▶ Exercise directions:
Below are entries; copy exactly, and only, the lines from the one containing "exposure_s: 1/15" through their final line, leaving out pictures.

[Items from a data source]

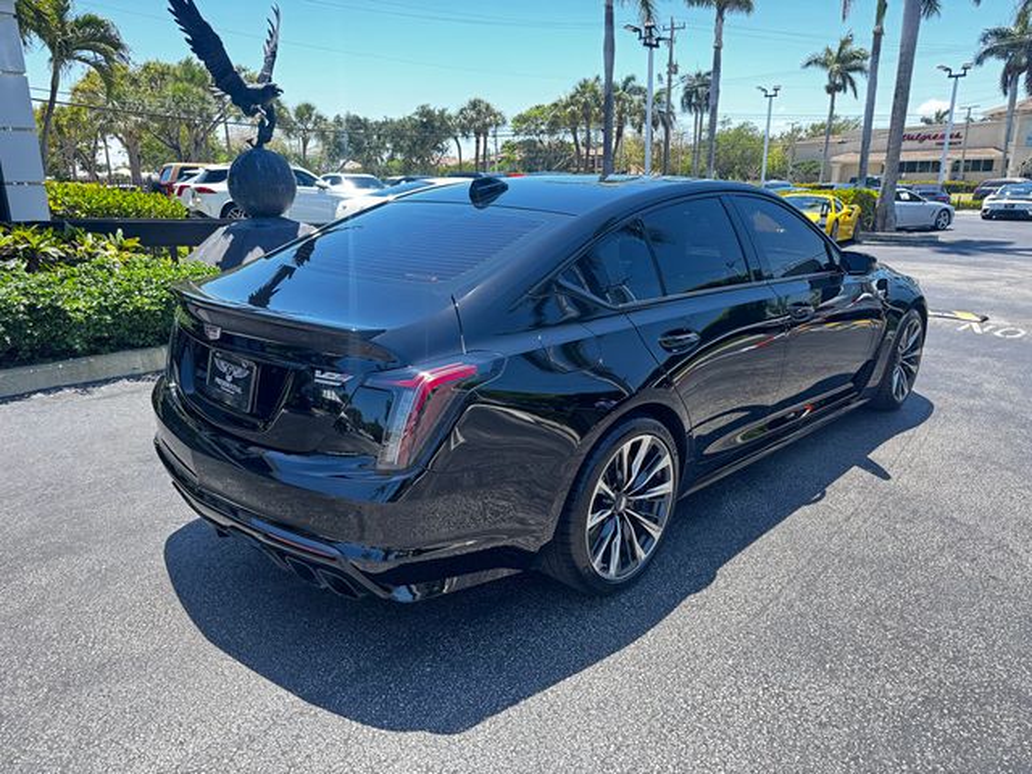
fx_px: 716
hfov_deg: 71.6
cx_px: 516
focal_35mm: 24
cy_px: 387
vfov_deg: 56.8
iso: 80
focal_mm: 6.76
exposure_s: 1/308
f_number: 1.78
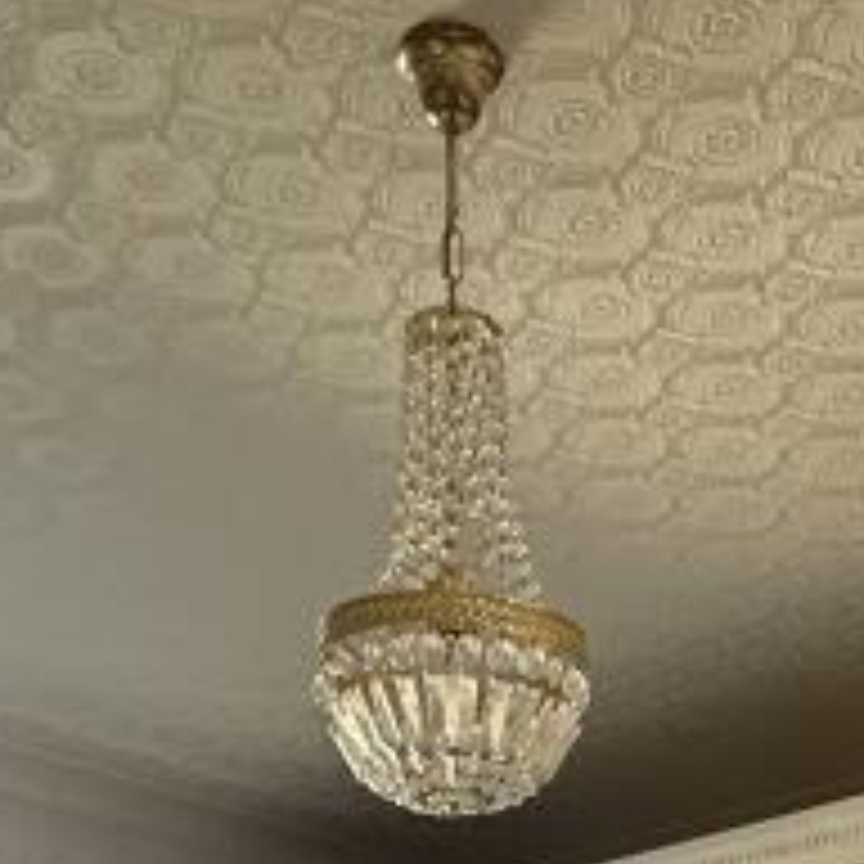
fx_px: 1864
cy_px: 1606
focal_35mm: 66
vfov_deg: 19.0
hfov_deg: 25.8
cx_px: 657
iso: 160
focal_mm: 2.22
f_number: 2.2
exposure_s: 1/99
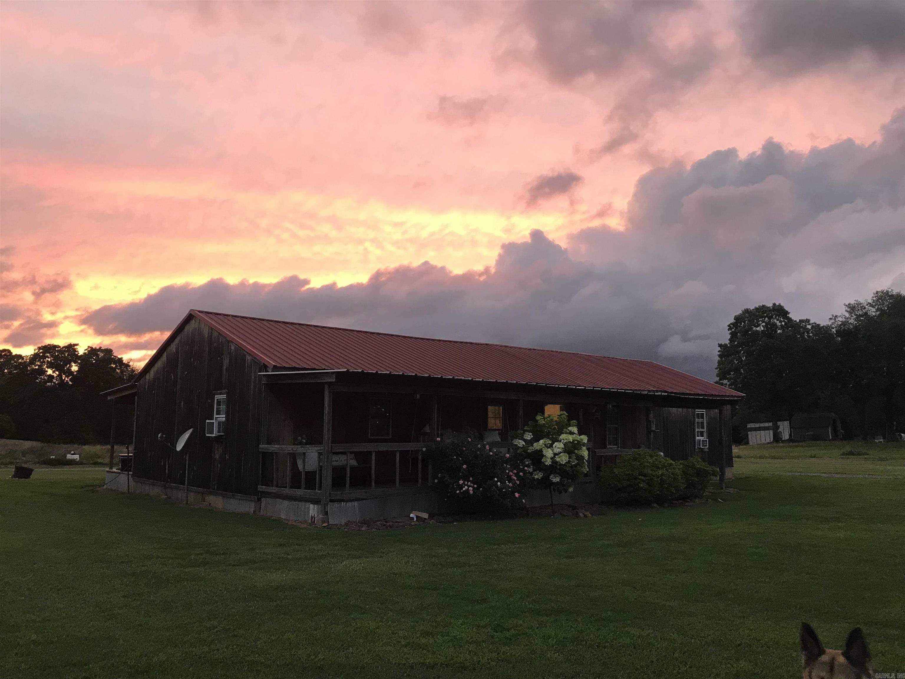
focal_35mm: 28
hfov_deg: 63.4
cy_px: 340
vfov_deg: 49.7
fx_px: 732
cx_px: 452
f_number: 1.8
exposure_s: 1/24
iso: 40
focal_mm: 3.99
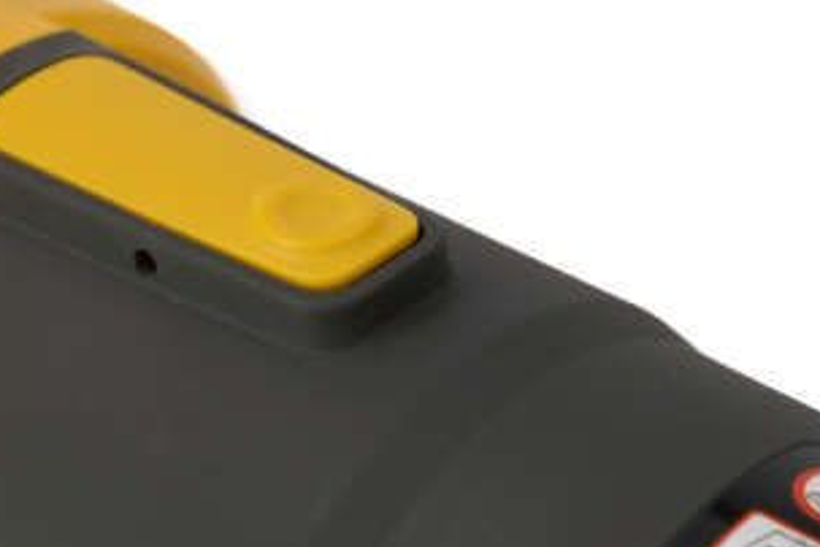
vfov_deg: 7.8
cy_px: 195
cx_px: 49
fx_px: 4009
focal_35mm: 176
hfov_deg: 11.6
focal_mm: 74
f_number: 9
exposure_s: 1/160
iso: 100
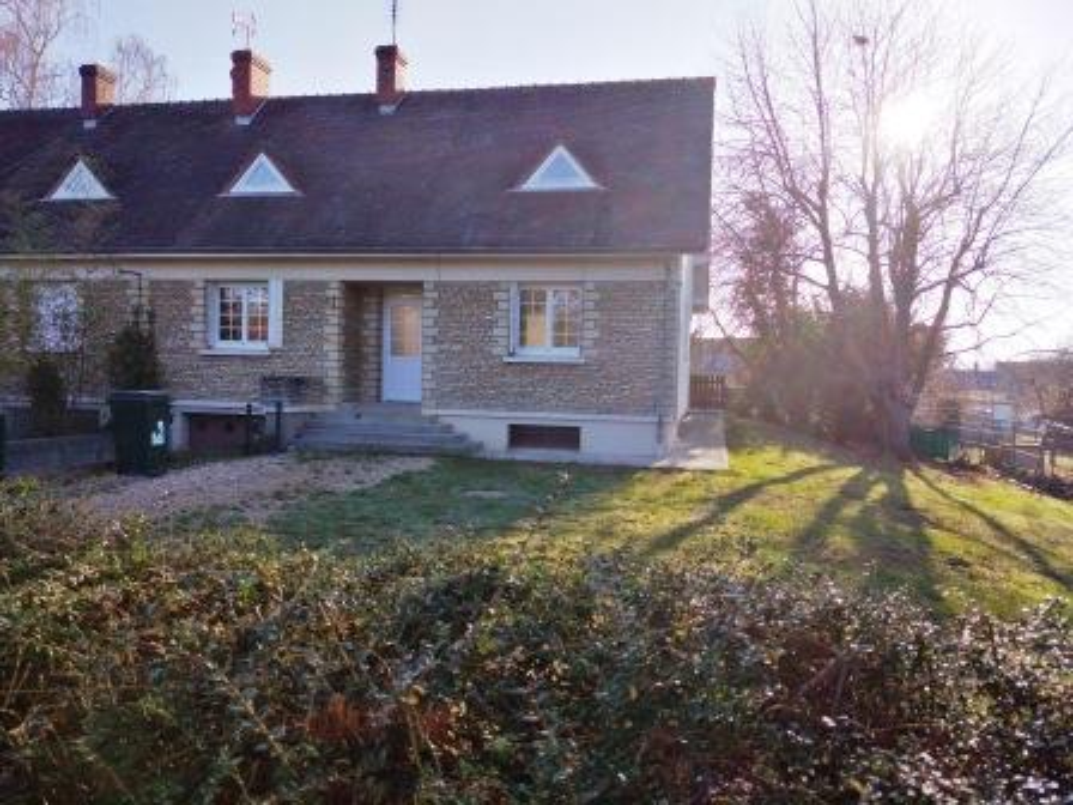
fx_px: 806
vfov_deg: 53.1
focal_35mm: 26
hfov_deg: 67.3
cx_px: 536
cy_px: 402
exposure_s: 1/642
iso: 100
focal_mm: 3.6
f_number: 1.8
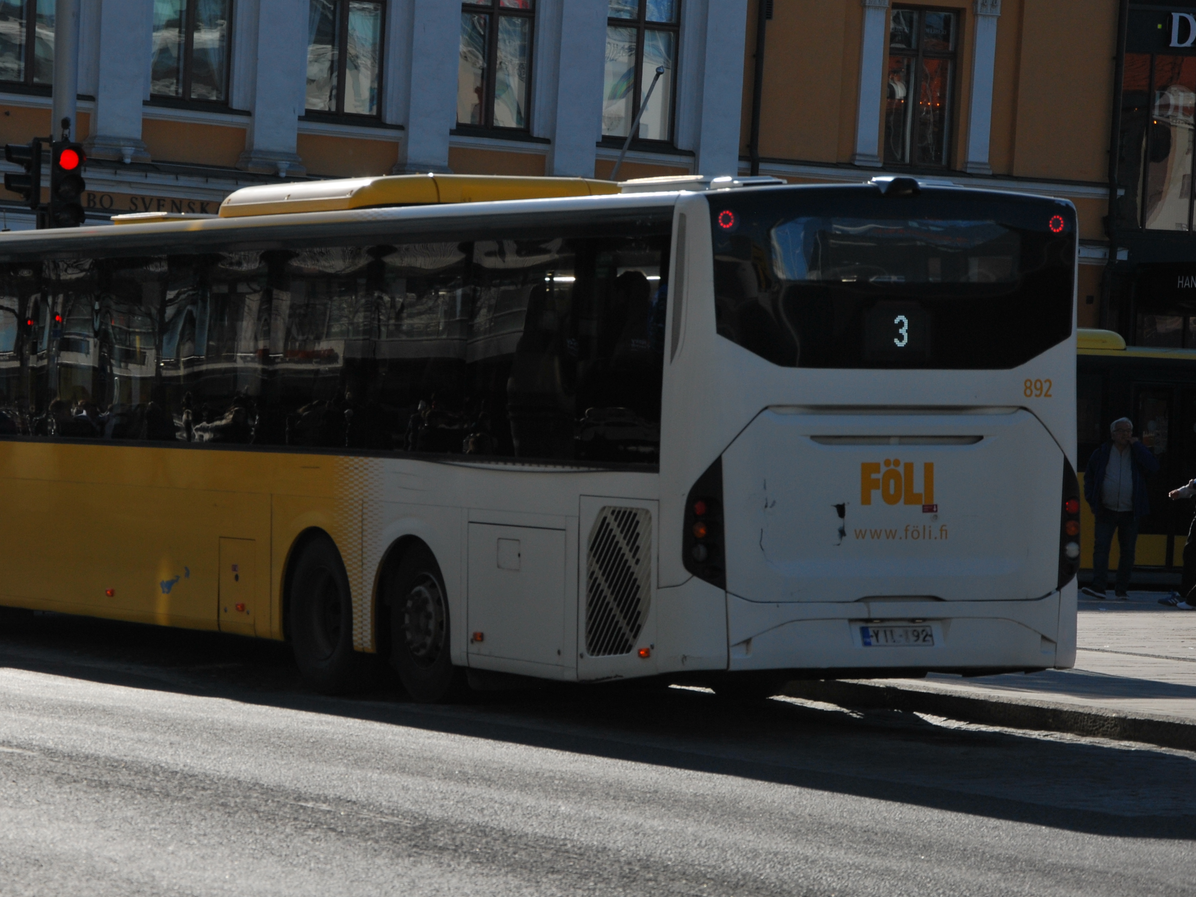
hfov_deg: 14.7
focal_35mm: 134
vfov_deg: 11.1
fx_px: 4630
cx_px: 436
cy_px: 445
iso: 200
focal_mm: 70
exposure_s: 1/1250
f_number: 9
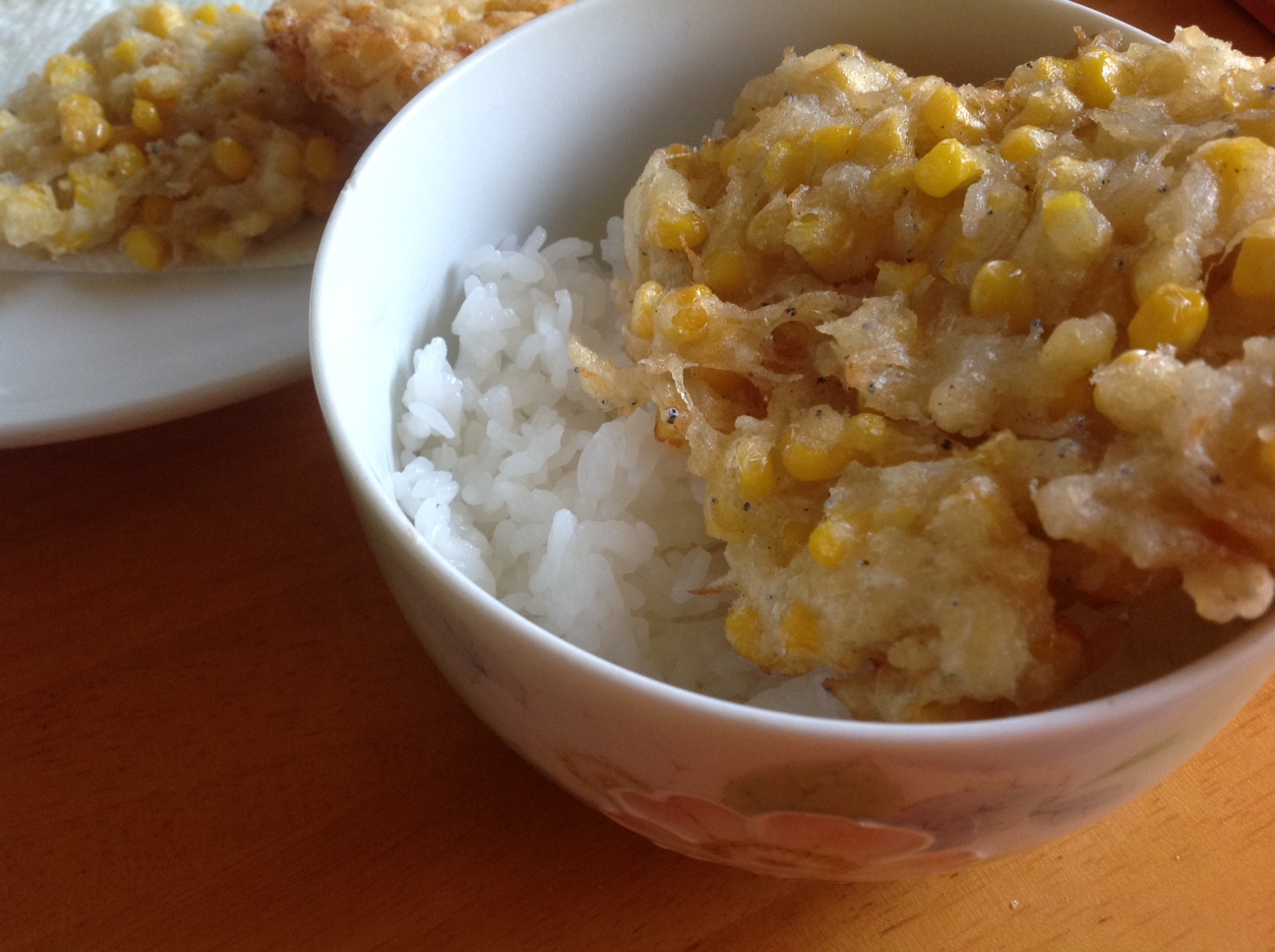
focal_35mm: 35
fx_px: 1287
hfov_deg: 52.7
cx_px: 638
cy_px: 476
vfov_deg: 40.6
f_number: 2.4
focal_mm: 4.28
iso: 100
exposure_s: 1/15
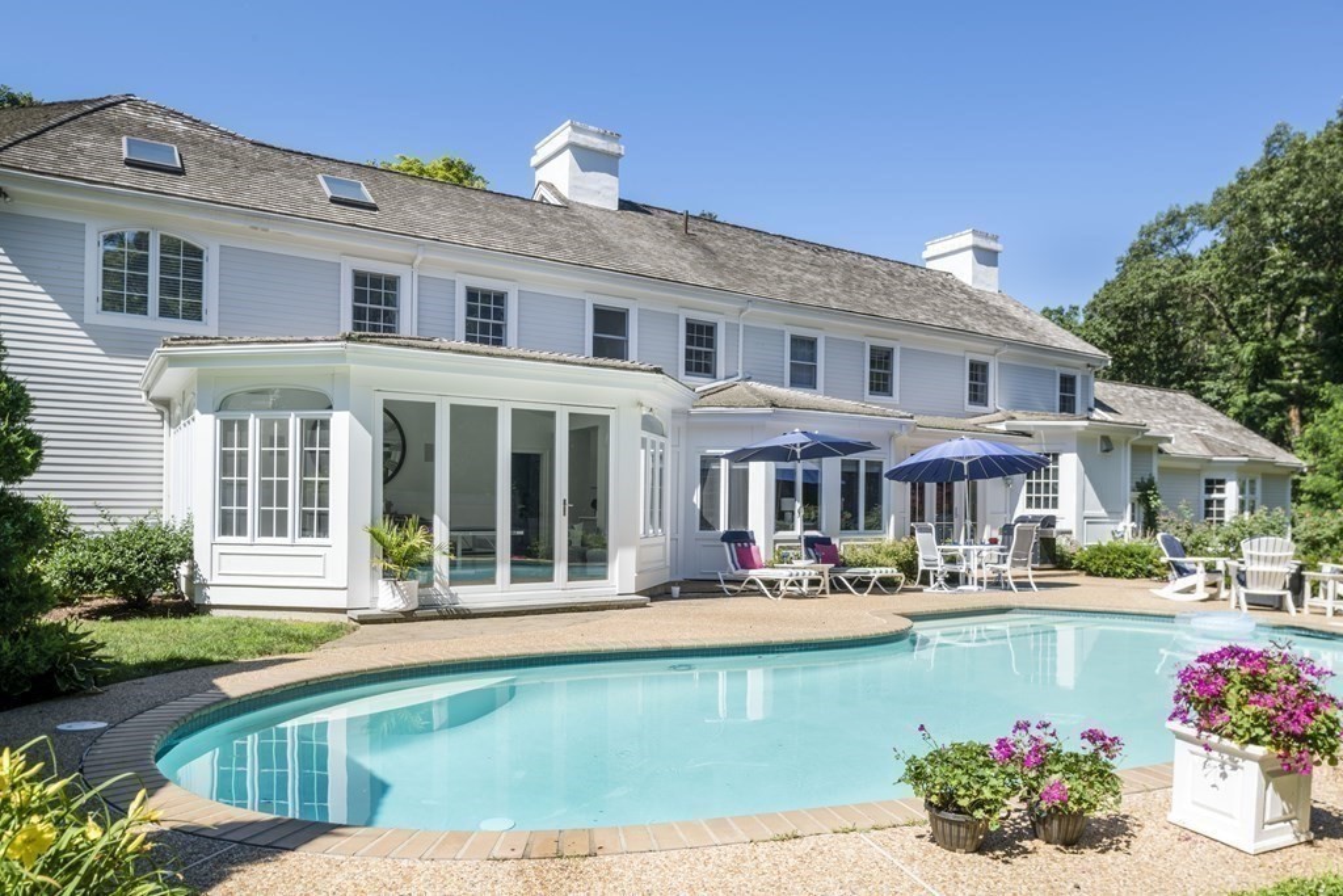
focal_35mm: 24
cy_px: 448
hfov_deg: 73.7
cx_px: 672
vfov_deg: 53.1
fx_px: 895
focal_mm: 24
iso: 100
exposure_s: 1/200
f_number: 11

▶ Solution for this problem:
exposure_s: 1/15
focal_35mm: 24
cy_px: 448
hfov_deg: 73.7
cx_px: 672
vfov_deg: 53.1
fx_px: 895
focal_mm: 24
iso: 100
exposure_s: 1/200
f_number: 11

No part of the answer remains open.